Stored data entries
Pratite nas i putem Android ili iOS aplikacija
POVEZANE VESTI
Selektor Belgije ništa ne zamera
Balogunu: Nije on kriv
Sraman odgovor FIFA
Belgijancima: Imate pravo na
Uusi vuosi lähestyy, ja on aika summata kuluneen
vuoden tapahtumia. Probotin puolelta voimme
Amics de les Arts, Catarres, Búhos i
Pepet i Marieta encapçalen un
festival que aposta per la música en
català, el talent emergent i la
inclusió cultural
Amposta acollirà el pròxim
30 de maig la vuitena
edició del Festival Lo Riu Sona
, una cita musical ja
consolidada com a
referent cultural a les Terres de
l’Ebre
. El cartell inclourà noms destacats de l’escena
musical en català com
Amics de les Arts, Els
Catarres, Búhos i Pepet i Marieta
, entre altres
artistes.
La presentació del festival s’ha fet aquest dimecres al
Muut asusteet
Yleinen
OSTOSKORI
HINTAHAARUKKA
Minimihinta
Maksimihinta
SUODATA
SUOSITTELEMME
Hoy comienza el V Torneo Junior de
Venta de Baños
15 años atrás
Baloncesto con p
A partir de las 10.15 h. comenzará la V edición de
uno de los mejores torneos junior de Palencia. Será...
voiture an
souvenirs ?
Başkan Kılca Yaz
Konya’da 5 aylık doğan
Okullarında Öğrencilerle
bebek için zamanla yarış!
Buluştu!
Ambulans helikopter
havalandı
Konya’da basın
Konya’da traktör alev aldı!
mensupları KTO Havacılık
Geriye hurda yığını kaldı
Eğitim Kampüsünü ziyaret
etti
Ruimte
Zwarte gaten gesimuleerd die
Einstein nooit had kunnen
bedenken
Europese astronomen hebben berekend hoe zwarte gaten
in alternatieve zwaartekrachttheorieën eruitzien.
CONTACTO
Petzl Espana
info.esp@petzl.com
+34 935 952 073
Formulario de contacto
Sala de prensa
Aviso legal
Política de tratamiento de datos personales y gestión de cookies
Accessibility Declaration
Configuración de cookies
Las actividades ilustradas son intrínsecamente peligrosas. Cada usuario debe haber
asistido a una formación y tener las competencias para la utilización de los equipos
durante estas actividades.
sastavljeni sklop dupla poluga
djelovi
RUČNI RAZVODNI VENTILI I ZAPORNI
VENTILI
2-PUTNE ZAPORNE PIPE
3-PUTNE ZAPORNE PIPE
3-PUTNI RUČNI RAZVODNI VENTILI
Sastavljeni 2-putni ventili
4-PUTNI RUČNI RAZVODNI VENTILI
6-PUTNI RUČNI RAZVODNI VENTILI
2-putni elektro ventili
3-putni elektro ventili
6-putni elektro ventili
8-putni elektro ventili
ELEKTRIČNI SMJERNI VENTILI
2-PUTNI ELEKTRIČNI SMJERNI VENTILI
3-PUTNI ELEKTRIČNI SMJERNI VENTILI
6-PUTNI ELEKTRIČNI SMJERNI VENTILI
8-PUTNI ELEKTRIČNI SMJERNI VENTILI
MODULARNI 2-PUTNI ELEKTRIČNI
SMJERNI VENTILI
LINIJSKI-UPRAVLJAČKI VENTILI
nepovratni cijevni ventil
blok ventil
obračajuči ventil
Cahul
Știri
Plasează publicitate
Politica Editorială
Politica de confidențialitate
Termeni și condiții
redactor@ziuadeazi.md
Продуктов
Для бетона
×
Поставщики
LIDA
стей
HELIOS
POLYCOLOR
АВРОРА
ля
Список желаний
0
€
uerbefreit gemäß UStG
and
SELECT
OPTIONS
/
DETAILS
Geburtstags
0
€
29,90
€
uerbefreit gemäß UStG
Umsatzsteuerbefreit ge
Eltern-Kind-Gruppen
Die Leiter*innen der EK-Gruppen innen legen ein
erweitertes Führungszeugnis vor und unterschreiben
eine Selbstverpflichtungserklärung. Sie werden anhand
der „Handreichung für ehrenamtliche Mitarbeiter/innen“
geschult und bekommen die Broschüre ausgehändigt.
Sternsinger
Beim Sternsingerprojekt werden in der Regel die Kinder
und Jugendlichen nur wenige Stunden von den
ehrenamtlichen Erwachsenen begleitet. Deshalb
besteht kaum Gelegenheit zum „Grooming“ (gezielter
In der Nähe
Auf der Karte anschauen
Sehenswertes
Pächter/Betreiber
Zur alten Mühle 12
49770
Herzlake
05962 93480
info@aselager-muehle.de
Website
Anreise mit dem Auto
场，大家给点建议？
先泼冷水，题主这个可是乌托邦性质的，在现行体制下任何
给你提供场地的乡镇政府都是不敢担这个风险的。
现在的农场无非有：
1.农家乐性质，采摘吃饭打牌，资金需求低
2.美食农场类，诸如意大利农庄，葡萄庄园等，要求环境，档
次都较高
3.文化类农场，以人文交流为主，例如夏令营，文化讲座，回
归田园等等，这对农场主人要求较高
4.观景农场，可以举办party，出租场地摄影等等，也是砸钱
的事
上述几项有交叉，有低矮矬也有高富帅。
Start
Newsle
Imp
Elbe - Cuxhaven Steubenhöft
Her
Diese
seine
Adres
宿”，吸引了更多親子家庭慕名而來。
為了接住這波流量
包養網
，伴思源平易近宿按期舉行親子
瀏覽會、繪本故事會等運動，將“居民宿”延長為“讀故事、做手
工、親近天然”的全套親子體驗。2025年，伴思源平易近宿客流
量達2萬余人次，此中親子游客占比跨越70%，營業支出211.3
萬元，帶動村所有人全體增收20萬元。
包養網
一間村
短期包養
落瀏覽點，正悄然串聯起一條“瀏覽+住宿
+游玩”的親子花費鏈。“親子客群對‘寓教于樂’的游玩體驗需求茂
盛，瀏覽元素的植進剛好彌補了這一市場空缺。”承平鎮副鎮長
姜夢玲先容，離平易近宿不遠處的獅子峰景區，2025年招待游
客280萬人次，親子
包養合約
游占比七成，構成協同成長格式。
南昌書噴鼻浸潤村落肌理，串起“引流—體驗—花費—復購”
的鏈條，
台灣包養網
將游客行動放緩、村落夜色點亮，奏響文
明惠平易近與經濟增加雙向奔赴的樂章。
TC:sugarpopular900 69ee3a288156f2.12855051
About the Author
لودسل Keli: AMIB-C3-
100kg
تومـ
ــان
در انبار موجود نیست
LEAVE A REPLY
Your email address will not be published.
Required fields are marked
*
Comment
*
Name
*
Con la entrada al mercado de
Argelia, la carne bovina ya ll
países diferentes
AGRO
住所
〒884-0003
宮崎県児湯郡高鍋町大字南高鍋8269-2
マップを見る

What is expected
Copy out, word for word, the part of the records that opens with the first line and closes with the line containing "inclusió cultural", including both of those lines.

Expected answer
Pratite nas i putem Android ili iOS aplikacija
POVEZANE VESTI
Selektor Belgije ništa ne zamera
Balogunu: Nije on kriv
Sraman odgovor FIFA
Belgijancima: Imate pravo na
Uusi vuosi lähestyy, ja on aika summata kuluneen
vuoden tapahtumia. Probotin puolelta voimme
Amics de les Arts, Catarres, Búhos i
Pepet i Marieta encapçalen un
festival que aposta per la música en
català, el talent emergent i la
inclusió cultural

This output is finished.